Now we have a choice:

- Use blockchain to support people directly

- Maintain economic pressure on governments

- Prevent mass immigration by maintaining purchasing power

- Technology enables moral action

The Path Forward

For Economists:

- Rethink monetary theory for decentralized currency

- Accept “Supplies & Demand” is not a fatality in a market of virtual currency

- Develop models for crypto-based humanitarian aid

- Understand how blockchain changes economic warfare

- New thinking for new tools\\For Leaders:

- Develop strategies for using crypto to protect people

- Coordinate international crypto-based aid

- Use economic pressure without harming civilians

- New strategies for better outcomes\\For Everyone:

- Understand that currency wars affect real people

- Support technologies that protect civilians

- Demand better solutions for economic conflicts

- Advocate for humanitarian protection

Conclusion: A New Approach to Economic Conflicts

Currency and economic wars have always affected people as much as traditional warfare, yet they've been largely ignored by all international conventions. In the past, this was unpreventable—all money was government-issued, making it impossible to support people without going through their governments.

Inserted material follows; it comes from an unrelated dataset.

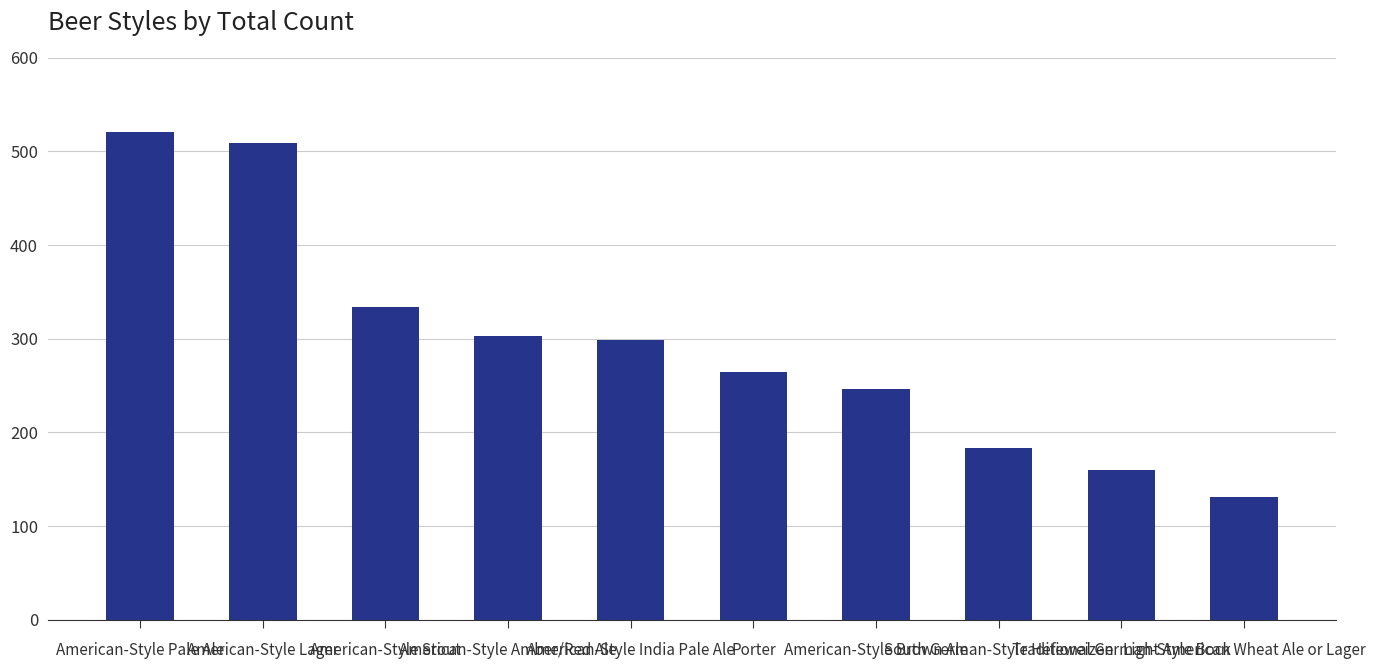

At which label is the value closest to 326?

American-Style Stout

But blockchain technology changes everything.

The Problem:

- Currency wars affect people as much as any war

- People become collateral damage

- Mass immigration results from economic collapse

- No way to protect people while maintaining pressure

The Solution:

- Cryptocurrency enables direct support to people

- People can maintain purchasing power during crises

- Governments can be pressured without harming civilians

- Mass immigration can be prevented


The Challenge:

- Requires deep rethinking by economists and leaders

- New strategies needed for new tools available

- Understanding of how crypto changes money flow

- Coordination of crypto-based humanitarian aid

The Opportunity:**

With blockchain, we can protect people while maintaining economic pressure. We can prevent mass immigration by maintaining purchasing power. We can use new tools to achieve better outcomes and effectively reach targets.

The Question:**

Will we use technology to protect people, or will we continue to accept collateral damage in economic conflicts?

The tools exist. The question is whether we'll use them.

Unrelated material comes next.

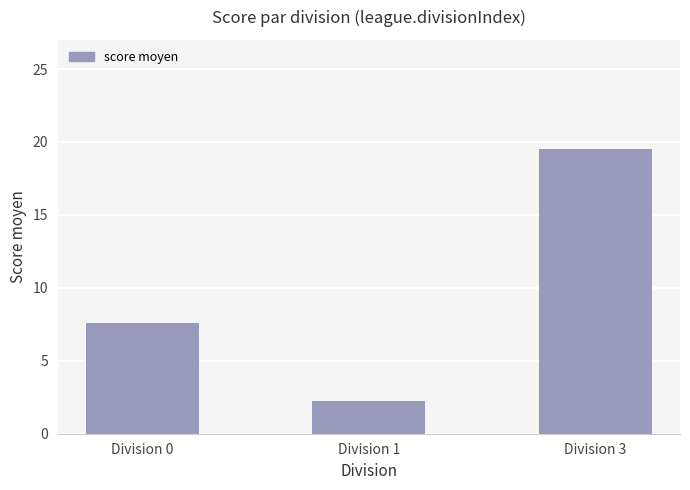

What is the maximum value shown in the chart?

19.5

Crypto and blockchain make us rethink our current money flow and where the controls are. With new tools come new strategies and better outcomes. The time to rethink is now!

References & Further Reading

- History of Currency Wars (various economic history sources)

- Central Bank Operations (Federal Reserve, ECB, academic research)

- Blockchain and Humanitarian Aid (various blockchain research)

- O Blockchain: Direct Support to People (o.international)

- Mass Migration and Economic Crises (UN, World Bank reports)

- International Conventions on Warfare (Geneva Conventions, etc.)

Note on Content: This article examines how currency and economic wars affect people and how blockchain technology can provide humanitarian protection while maintaining economic pressure where needed. It advocates for using new tools to achieve better outcomes for everyone involved.